Menos de cinco minutos depois, enquanto recebia as primeiras informações do ataque e traçava os planos de ação da Polícia Militar, ele foi surpreendido por uma chamada do filho. O adolescente estuda na segunda escola atacada, o Centro Educacional Praia de Coqueiral (CEPC).
"Até pensei que seria um equívoco, porque sempre que há uma ocorrência, a notícia acaba se espalhando. O pessoal acaba reverberando pelas redes sociais. Eu cheguei a falar 'não, filho, o problema é na Primo Bitti. Já mandei viatura e estou indo para lá também'. E ele continuou dizendo 'eu escutei os tiros, foi aqui do lado da minha sala'. Perguntei onde ele estava, se estava em segurança, mas já tinha saído por uma rota de emergência que tem na lateral da escola", afirma.
Diante da situação, o tenente Farias acabou se deslocando para o CEPC, junto com um reforço policial: "Chegando lá, me deparei com aquele cenário de guerra. Já me deparei com muitas ocorrências violentas, mas se tratando de crianças, tendo o meu filho no meio daquela situação, a gente fica com o coração apertado. Existe o lado emocional, só que, na hora, tivemos que agir com a razão".
De acordo com o tenente, ele ajudou no resgate dos dois menores de idade que foram atingidos por tiros na escola particular. Baleada na cabeça, Thais Pessotti da Silva, de 14 anos, atualmente está internada em um quadro estável. Já o menino de 11 anos, que também está no hospital, foi liberado para fazer "leves caminhadas" pelo setor semi-intensivo nessa quarta-feira (30).
"Como tivemos mais vítimas no Primo Bitti, a maioria dos nossos recursos foi destinada para lá. Então tomamos a iniciativa de prestar os primeiros socorros na viatura mesmo. Eu e minha equipe carregamos o menino de 11 anos nos braço e colocamos ele no carro. No início, ele estava consciente, mas foi perdendo a força. Queríamos acalmá-lo para manter os sinais vitais".
O resgate da adolescente de 14 anos também seria feito por veículos de moradores da região, mas uma ambulância do Serviço de Atendimento Móvel de Urgência (Samu) conseguiu chegar a tempo de prestar o socorro.
Houve ainda a tentativa de salvar a vida da pequena Selena Sagrillo Zuccolotto, de 12 anos, mas ela não resistiu aos ferimentos e faleceu no local. "A sala do meu filho ficava à direita da dela. Ele narrou muito sobre como era o convívio com a Selena. Apesar dos dois não serem da mesma turma, gostava dela, brincava com ela", detalha Farias.

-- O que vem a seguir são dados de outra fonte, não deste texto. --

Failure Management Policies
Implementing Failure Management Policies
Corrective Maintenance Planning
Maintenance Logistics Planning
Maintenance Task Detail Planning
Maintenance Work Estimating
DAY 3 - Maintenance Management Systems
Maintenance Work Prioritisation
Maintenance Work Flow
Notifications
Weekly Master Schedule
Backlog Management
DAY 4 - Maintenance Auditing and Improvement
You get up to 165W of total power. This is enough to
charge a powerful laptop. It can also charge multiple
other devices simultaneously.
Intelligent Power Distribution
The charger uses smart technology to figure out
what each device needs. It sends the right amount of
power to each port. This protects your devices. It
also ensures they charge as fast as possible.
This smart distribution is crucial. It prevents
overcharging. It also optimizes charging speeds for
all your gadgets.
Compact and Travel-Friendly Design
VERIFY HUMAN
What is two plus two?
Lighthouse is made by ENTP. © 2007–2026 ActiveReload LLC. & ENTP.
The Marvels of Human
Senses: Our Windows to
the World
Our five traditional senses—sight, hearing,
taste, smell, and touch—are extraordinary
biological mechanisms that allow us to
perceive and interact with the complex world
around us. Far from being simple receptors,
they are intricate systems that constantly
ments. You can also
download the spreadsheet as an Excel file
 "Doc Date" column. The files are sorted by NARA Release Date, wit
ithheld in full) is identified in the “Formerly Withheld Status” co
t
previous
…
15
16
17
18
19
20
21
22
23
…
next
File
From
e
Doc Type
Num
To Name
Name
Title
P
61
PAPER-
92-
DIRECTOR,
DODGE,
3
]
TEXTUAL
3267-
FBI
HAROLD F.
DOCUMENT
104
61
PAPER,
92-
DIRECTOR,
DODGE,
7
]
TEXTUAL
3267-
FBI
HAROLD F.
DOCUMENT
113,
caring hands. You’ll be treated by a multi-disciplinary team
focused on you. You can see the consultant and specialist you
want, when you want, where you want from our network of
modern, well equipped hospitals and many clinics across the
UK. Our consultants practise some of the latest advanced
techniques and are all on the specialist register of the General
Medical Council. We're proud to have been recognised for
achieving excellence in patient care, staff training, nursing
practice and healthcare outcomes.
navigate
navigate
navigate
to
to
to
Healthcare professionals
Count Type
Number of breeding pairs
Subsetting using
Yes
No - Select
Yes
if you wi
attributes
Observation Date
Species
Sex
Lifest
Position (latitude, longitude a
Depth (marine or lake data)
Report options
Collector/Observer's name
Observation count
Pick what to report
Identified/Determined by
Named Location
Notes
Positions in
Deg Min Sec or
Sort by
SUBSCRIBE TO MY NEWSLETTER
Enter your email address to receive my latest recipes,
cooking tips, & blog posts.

Foi o tenente Adriano, inclusive, que efetuou a apreensão do atirador no mesmo dia dos ataques. Com o apoio de policiais até de outras cidades, como Viana e Vila Velha, ele conseguiu chegar até a casa do suspeito, também em Aracruz. A família do adolescente tinha um segundo imóvel na região, onde foram encontrados.
"Inicialmente, ele negou, mas em frente aos indicios que eu já tinha recebido, as imagens do veículo, começamos a pressioná-lo. Falamos que faríamos o exame de resíduos nas mãos deles, que iríamos apreender as armas e fazer a balística, e ele acabou confessando", salienta.
"Meu filho está bastante assustado, mas também se mostra orgulhoso pelo fato de termos capturado o suspeito. É uma mistura de sentimentos. Na hora, eu não pude nem dar um abraço nele. Só o abracei depois. Mas ele está bem, assimilando devagar as coisas. Em 25 anos de carreira, eu nunca imaginei vivenciar algo do que vivemos", completa.